Written task
Please copy, exactly as they appear below, the lines from the one containing "verilen kişiye başvurulmadan, kefaleti" through the one containing "düzenlenen kişi, senedin borçlusu olmasa bile".

Data for review

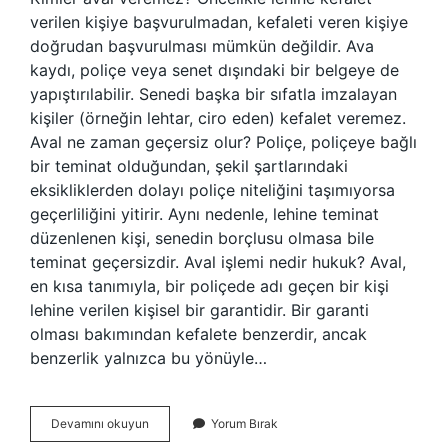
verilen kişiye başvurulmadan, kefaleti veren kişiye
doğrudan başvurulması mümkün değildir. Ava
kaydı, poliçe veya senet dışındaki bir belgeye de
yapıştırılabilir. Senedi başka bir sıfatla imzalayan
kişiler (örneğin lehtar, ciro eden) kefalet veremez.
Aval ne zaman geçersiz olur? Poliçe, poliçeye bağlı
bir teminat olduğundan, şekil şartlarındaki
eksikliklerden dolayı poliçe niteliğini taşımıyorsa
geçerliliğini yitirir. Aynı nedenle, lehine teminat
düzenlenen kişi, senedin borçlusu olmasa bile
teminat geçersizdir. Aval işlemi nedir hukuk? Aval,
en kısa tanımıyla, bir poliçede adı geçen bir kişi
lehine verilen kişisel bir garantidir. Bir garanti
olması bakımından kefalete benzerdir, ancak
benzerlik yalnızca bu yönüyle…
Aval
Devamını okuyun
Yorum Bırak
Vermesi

---

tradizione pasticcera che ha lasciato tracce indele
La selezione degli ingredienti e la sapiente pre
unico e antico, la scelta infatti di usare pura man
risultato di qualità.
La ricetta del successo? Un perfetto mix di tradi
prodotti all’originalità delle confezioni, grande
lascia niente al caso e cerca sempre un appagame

Solution for this task
verilen kişiye başvurulmadan, kefaleti veren kişiye
doğrudan başvurulması mümkün değildir. Ava
kaydı, poliçe veya senet dışındaki bir belgeye de
yapıştırılabilir. Senedi başka bir sıfatla imzalayan
kişiler (örneğin lehtar, ciro eden) kefalet veremez.
Aval ne zaman geçersiz olur? Poliçe, poliçeye bağlı
bir teminat olduğundan, şekil şartlarındaki
eksikliklerden dolayı poliçe niteliğini taşımıyorsa
geçerliliğini yitirir. Aynı nedenle, lehine teminat
düzenlenen kişi, senedin borçlusu olmasa bile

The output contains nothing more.